▶ [What you should do] For the entries that follow, produce an exact copy with no pictures in it.

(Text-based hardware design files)
-*-*-
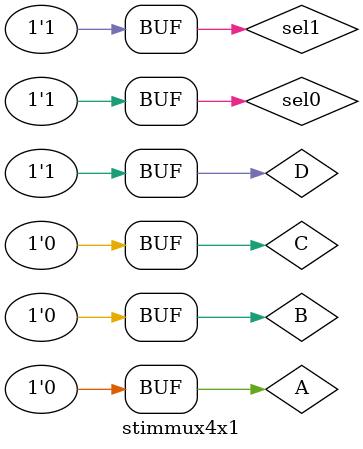
<source format=v>
module stimmux4x1();
reg A,B,C,D,sel0,sel1;
wire F;
mux4x1 td(A,B,C,D,sel0,sel1,F);
initial
begin
#20 A=1;B=0;C=0;D=0;sel1=0;sel0=0;
#20 A=0;B=1;C=0;D=0;sel1=0;sel0=1;
#20 A=0;B=0;C=1;D=0;sel1=1;sel0=0;
#20 A=0;B=0;C=0;D=1;sel1=1;sel0=1;
end
initial
begin
$monitor("A=%b,B=%b,C=%b,D=%b,F=%b,sel1=%b,sel0=%b",A,B,C,D,sel0,sel1,F);
end
endmodule
</source>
-*-*-
▶ [Exercise response]
<source format=v>
module stimmux4x1();
reg A,B,C,D,sel0,sel1;
wire F;
mux4x1 td(A,B,C,D,sel0,sel1,F);
initial
begin
#20 A=1;B=0;C=0;D=0;sel1=0;sel0=0;
#20 A=0;B=1;C=0;D=0;sel1=0;sel0=1;
#20 A=0;B=0;C=1;D=0;sel1=1;sel0=0;
#20 A=0;B=0;C=0;D=1;sel1=1;sel0=1;
end
initial
begin
$monitor("A=%b,B=%b,C=%b,D=%b,F=%b,sel1=%b,sel0=%b",A,B,C,D,sel0,sel1,F);
end
endmodule
</source>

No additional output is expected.